# Recorded information
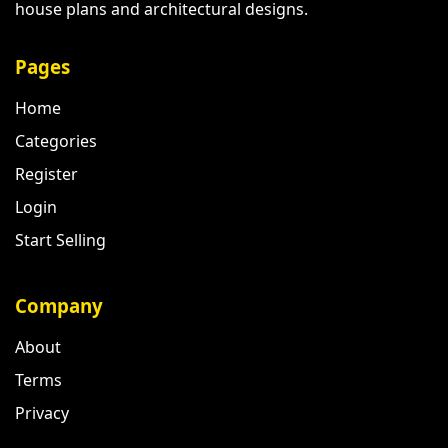
house plans and architectural designs.
Pages
Home
Categories
Register
Login
Start Selling
Company
About
Terms
Privacy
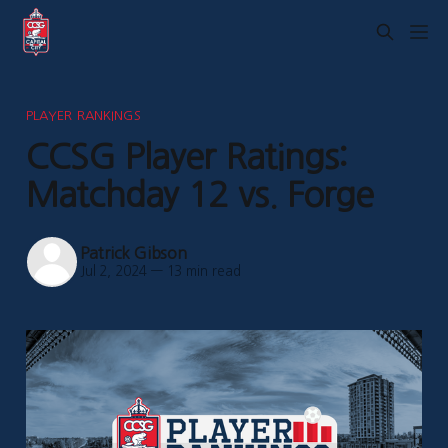
PLAYER RANKINGS
CCSG Player Ratings:
Matchday 12 vs. Forge
Patrick Gibson
Jul 2, 2024
—
13 min read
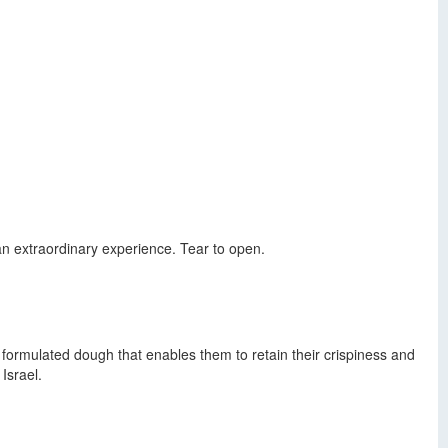
 an extraordinary experience. Tear to open.
formulated dough that enables them to retain their crispiness and
Israel.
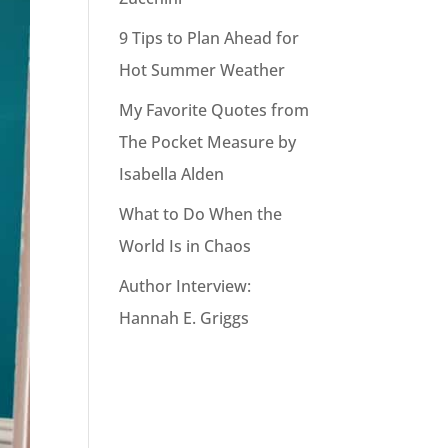
9 Tips to Plan Ahead for
Hot Summer Weather
My Favorite Quotes from
The Pocket Measure by
Isabella Alden
What to Do When the
World Is in Chaos
Author Interview:
Hannah E. Griggs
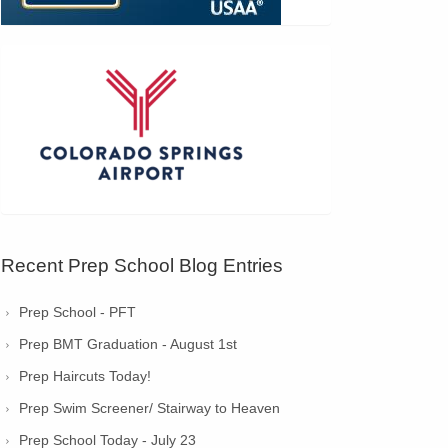
Recent Prep School Blog Entries
Prep School - PFT
Prep BMT Graduation - August 1st
Prep Haircuts Today!
Prep Swim Screener/ Stairway to Heaven
Prep School Today - July 23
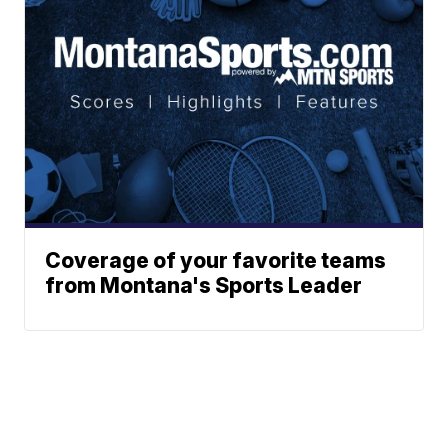
Coverage of your favorite teams
from Montana's Sports Leader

# Directive
Repeat every line of text in the listing above word for word, keeping the original line breaks, and leave out the pictures.

# Response
house plans and architectural designs.
Pages
Home
Categories
Register
Login
Start Selling
Company
About
Terms
Privacy
PLAYER RANKINGS
CCSG Player Ratings:
Matchday 12 vs. Forge
Patrick Gibson
Jul 2, 2024
—
13 min read
 an extraordinary experience. Tear to open.
formulated dough that enables them to retain their crispiness and
Israel.
9 Tips to Plan Ahead for
Hot Summer Weather
My Favorite Quotes from
The Pocket Measure by
Isabella Alden
What to Do When the
World Is in Chaos
Author Interview:
Hannah E. Griggs
Recent Prep School Blog Entries
Prep School - PFT
Prep BMT Graduation - August 1st
Prep Haircuts Today!
Prep Swim Screener/ Stairway to Heaven
Prep School Today - July 23
Coverage of your favorite teams
from Montana's Sports Leader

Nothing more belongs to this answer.